### Exercise directions
In the records below, find the line holding "staining in normal" and the line holding "shows no significant". Set down both, with every line between them, exactly.
--- Records shown Enclosed Below ---
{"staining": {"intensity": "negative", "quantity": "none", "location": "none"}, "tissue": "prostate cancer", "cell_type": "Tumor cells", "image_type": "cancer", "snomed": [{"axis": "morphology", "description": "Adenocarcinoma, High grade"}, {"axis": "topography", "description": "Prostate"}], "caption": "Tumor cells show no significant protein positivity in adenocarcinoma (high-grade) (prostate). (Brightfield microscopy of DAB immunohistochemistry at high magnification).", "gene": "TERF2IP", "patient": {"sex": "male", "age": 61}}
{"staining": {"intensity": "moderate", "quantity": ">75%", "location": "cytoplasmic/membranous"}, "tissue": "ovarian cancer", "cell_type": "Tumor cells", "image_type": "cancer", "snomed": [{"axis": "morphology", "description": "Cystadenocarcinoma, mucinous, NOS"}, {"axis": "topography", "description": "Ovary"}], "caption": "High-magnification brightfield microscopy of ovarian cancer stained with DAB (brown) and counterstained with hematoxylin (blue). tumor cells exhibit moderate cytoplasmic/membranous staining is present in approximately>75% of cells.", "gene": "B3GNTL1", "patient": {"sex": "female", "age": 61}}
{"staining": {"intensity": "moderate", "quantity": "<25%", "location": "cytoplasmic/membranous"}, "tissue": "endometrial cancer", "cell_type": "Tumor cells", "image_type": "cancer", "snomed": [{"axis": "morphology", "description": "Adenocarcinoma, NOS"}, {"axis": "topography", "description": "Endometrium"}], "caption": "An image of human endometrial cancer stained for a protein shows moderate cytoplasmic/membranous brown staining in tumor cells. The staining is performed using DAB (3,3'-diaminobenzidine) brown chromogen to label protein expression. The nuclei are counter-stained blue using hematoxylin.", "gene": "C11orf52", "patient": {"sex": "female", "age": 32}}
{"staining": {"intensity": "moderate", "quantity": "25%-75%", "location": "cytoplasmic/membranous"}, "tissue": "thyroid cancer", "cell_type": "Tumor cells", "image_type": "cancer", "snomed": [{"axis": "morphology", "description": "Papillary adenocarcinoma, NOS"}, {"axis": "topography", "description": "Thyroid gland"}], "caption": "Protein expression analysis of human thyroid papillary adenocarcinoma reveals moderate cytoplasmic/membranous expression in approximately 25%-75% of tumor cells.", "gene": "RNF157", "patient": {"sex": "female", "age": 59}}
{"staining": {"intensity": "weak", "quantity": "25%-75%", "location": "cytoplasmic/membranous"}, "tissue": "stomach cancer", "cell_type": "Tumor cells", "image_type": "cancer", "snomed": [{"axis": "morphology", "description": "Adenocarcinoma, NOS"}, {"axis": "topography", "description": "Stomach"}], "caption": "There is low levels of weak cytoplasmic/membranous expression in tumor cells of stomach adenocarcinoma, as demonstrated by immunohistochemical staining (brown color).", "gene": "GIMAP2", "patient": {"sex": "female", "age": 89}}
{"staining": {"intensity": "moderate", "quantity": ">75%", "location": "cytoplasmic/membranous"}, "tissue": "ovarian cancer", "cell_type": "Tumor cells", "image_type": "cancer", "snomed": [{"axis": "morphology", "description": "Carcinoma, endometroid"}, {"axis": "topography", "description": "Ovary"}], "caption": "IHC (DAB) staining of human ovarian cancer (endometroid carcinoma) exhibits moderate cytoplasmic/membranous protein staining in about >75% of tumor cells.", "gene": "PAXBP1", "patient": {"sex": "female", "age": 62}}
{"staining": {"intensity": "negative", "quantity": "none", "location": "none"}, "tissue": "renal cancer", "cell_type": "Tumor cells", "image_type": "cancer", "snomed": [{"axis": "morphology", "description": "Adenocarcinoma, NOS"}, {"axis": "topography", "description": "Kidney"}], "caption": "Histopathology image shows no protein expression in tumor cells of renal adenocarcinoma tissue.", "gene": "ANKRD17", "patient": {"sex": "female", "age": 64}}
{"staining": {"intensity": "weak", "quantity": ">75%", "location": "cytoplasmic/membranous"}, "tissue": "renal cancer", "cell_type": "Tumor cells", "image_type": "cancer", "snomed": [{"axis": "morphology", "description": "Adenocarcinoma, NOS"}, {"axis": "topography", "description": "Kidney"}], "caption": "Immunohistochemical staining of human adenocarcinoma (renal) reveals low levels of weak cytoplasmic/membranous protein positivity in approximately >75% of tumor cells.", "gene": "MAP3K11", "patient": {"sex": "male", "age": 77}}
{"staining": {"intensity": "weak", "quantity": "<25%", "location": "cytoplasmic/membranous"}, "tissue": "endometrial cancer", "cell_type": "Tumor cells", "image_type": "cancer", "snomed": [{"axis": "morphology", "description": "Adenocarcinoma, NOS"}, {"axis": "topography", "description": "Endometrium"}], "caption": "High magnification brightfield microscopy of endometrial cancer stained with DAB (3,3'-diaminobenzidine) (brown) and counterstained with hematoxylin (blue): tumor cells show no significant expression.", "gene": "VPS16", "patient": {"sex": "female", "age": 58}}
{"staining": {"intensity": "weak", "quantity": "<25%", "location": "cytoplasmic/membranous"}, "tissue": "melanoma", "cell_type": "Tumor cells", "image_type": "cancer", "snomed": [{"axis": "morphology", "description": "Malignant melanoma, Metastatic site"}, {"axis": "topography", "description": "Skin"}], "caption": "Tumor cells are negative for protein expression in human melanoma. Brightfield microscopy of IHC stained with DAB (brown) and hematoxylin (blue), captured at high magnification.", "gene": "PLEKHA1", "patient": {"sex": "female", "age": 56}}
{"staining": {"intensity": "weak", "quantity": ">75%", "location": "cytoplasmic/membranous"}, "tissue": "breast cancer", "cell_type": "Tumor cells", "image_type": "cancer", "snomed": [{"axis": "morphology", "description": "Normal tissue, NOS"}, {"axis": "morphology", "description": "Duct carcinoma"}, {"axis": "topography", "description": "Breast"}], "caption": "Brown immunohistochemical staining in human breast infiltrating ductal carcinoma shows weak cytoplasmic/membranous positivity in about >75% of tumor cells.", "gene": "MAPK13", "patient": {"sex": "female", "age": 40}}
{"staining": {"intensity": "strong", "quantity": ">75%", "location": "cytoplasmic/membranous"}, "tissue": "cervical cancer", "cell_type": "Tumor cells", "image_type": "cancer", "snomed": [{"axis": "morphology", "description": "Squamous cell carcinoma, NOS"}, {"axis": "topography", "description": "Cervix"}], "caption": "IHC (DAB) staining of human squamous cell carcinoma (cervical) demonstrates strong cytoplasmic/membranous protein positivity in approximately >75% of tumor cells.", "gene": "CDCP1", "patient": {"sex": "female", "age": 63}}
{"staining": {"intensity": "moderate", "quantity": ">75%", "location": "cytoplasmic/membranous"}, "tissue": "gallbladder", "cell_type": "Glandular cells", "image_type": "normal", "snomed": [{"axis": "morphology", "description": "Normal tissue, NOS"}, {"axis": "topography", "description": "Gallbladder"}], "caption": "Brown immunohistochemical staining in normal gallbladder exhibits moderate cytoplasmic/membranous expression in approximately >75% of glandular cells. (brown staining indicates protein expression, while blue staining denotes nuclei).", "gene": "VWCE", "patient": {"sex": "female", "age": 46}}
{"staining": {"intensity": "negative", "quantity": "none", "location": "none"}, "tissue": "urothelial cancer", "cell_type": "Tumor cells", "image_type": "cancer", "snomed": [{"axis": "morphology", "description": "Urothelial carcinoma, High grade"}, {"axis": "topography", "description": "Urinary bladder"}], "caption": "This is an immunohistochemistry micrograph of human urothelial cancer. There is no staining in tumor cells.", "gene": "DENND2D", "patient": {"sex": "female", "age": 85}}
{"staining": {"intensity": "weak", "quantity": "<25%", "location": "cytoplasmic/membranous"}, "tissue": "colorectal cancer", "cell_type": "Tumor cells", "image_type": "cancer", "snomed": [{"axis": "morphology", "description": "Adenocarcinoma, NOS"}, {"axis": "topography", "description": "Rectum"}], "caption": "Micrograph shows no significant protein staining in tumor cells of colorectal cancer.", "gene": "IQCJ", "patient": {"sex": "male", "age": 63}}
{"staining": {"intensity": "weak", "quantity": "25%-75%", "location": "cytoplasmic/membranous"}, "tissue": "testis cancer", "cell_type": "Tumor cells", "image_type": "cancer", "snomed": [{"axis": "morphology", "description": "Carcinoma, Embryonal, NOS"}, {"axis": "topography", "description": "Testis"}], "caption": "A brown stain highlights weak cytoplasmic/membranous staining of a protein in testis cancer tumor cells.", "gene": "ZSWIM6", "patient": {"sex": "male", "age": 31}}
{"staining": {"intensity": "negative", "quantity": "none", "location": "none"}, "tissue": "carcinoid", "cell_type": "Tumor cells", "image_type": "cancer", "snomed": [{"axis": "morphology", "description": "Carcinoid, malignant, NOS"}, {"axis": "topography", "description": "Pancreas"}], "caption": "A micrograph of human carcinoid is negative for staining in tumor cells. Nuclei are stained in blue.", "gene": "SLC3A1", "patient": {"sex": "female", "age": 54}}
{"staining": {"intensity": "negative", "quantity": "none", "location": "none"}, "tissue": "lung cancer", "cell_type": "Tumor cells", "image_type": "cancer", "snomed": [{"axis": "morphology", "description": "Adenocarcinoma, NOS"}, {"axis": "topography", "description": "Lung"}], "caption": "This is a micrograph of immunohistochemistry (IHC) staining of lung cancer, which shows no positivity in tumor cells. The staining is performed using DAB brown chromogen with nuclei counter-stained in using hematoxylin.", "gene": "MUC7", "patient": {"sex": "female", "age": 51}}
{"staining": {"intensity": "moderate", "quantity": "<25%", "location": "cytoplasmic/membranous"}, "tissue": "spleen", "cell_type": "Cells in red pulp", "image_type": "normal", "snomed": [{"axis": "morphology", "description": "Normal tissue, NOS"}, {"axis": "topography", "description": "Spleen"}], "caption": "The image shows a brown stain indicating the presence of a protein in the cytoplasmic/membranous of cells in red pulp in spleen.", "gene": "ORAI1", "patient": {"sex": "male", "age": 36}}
--- End of Enclosed Records shown ---
### Exercise solution
{"staining": {"intensity": "moderate", "quantity": ">75%", "location": "cytoplasmic/membranous"}, "tissue": "gallbladder", "cell_type": "Glandular cells", "image_type": "normal", "snomed": [{"axis": "morphology", "description": "Normal tissue, NOS"}, {"axis": "topography", "description": "Gallbladder"}], "caption": "Brown immunohistochemical staining in normal gallbladder exhibits moderate cytoplasmic/membranous expression in approximately >75% of glandular cells. (brown staining indicates protein expression, while blue staining denotes nuclei).", "gene": "VWCE", "patient": {"sex": "female", "age": 46}}
{"staining": {"intensity": "negative", "quantity": "none", "location": "none"}, "tissue": "urothelial cancer", "cell_type": "Tumor cells", "image_type": "cancer", "snomed": [{"axis": "morphology", "description": "Urothelial carcinoma, High grade"}, {"axis": "topography", "description": "Urinary bladder"}], "caption": "This is an immunohistochemistry micrograph of human urothelial cancer. There is no staining in tumor cells.", "gene": "DENND2D", "patient": {"sex": "female", "age": 85}}
{"staining": {"intensity": "weak", "quantity": "<25%", "location": "cytoplasmic/membranous"}, "tissue": "colorectal cancer", "cell_type": "Tumor cells", "image_type": "cancer", "snomed": [{"axis": "morphology", "description": "Adenocarcinoma, NOS"}, {"axis": "topography", "description": "Rectum"}], "caption": "Micrograph shows no significant protein staining in tumor cells of colorectal cancer.", "gene": "IQCJ", "patient": {"sex": "male", "age": 63}}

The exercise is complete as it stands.